Sets and Set Operations

Study Notes

A set is a collection of unique objects, known as elements or members, that can be anything (numbers, people, letters, etc.)
Sets are denoted using curly braces {} and elements are separated by commas
Example: {1, 2, 3, 4, 5} is a set of integers
Sets can be finite (limited number of elements) or infinite (unlimited number of elements)

Union: The union of two sets A and B, denoted as A ∪ B, is the set of all elements in A or B or both
Intersection: The intersection of two sets A and B, denoted as A ∩ B, is the set of all elements common to A and B
Difference: The difference of two sets A and B, denoted as A - B, is the set of all elements in A but not in B
Complement: The complement of a set A, denoted as A', is the set of all elements not in A

Empty Set: A set with no elements, denoted as {}
Singleton Set: A set with only one element, denoted as {a}
Universal Set: A set that contains all elements in a particular context, denoted as U

A function is a relation between a set of inputs (domain) and a set of possible outputs (range)
Functions can be represented as:
- Arrow notation: f: A → B
- Set notation: {(a, b) | a ∈ A, b ∈ B}
A function is said to be injective (one-to-one) if every element in the range corresponds to at most one element in the domain
A function is said to be surjective (onto) if every element in the range corresponds to at least one element in the domain
A function is said to be bijective (one-to-one correspondence) if it is both injective and surjective

A set is a collection of unique objects called elements or members.
Sets can be represented using curly braces {} and elements are separated by commas.
Example: {1, 2, 3, 4, 5} is a set of integers.
Sets can be either finite (limited number of elements) or infinite (unlimited number of elements).

The union of two sets A and B, denoted as A ∪ B, is the set of all elements in A or B or both.
The intersection of two sets A and B, denoted as A ∩ B, is the set of all elements common to A and B.
The difference of two sets A and B, denoted as A - B, is the set of all elements in A but not in B.
The complement of a set A, denoted as A', is the set of all elements not in A.

An empty set is a set with no elements, denoted as {}.
A singleton set is a set with only one element, denoted as {a}.
A universal set is a set that contains all elements in a particular context, denoted as U.

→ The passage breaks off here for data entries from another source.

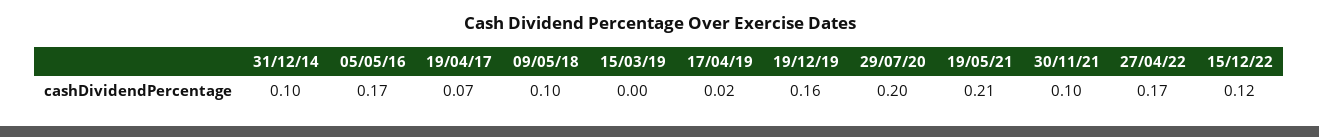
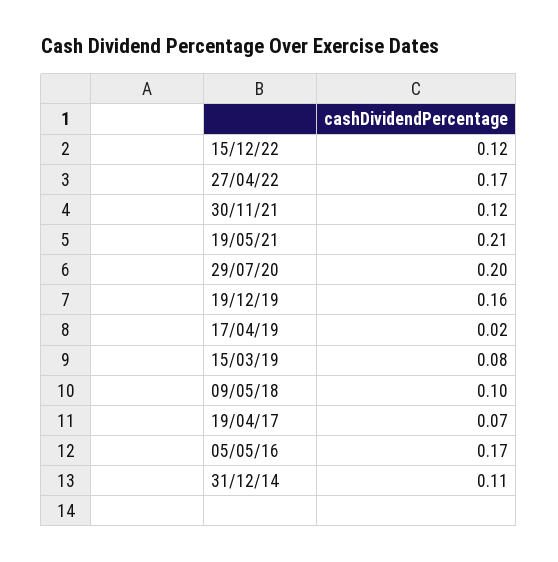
  {
-   "31/12/14": 0.1,
+   "31/12/14": 0.11,
    "05/05/16": 0.17,
    "19/04/17": 0.07,
    "09/05/18": 0.1,
-   "15/03/19": 0,
+   "15/03/19": 0.08,
    "17/04/19": 0.02,
    "19/12/19": 0.16,
    "29/07/20": 0.2,
    "19/05/21": 0.21,
-   "30/11/21": 0.1,
+   "30/11/21": 0.12,
    "27/04/22": 0.17,
    "15/12/22": 0.12
  }

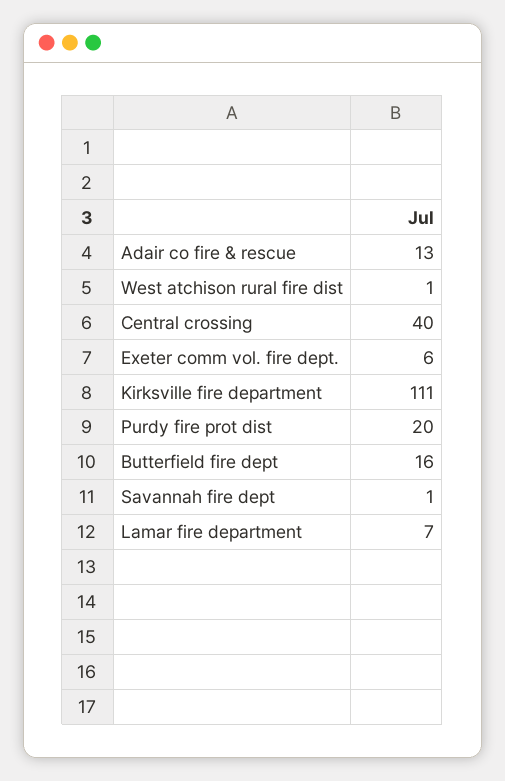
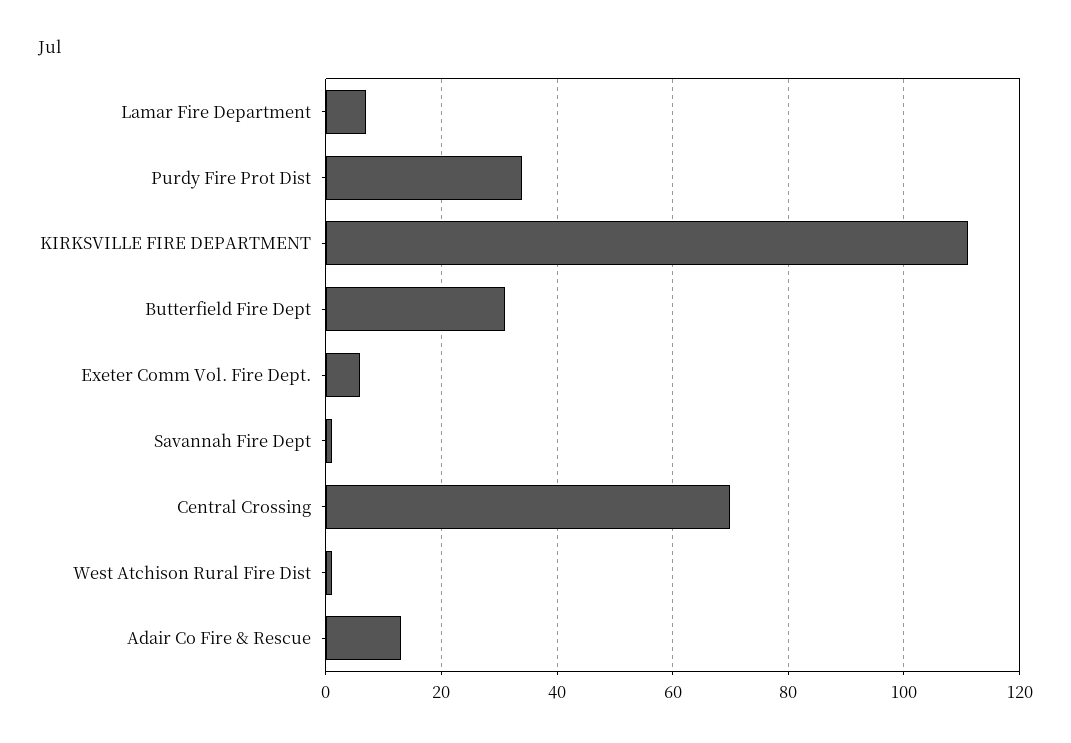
  {
    "Adair co fire & rescue": 13,
    "West atchison rural fire dist": 1,
-   "Central crossing": 40,
+   "Central crossing": 70,
    "Exeter comm vol. fire dept.": 6,
    "Kirksville fire department": 111,
-   "Purdy fire prot dist": 20,
+   "Purdy fire prot dist": 35,
-   "Butterfield fire dept": 16,
+   "Butterfield fire dept": 30,
    "Savannah fire dept": 1,
    "Lamar fire department": 7
  }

A function is a relation between a set of inputs (domain) and a set of possible outputs (range).
Functions can be represented using arrow notation as f: A → B or set notation as {(a, b) | a ∈ A, b ∈ B}.
A function is injective (one-to-one) if every element in the range corresponds to at most one element in the domain.
A function is surjective (onto) if every element in the range corresponds to at least one element in the domain.
A function is bijective (one-to-one correspondence) if it is both injective and surjective.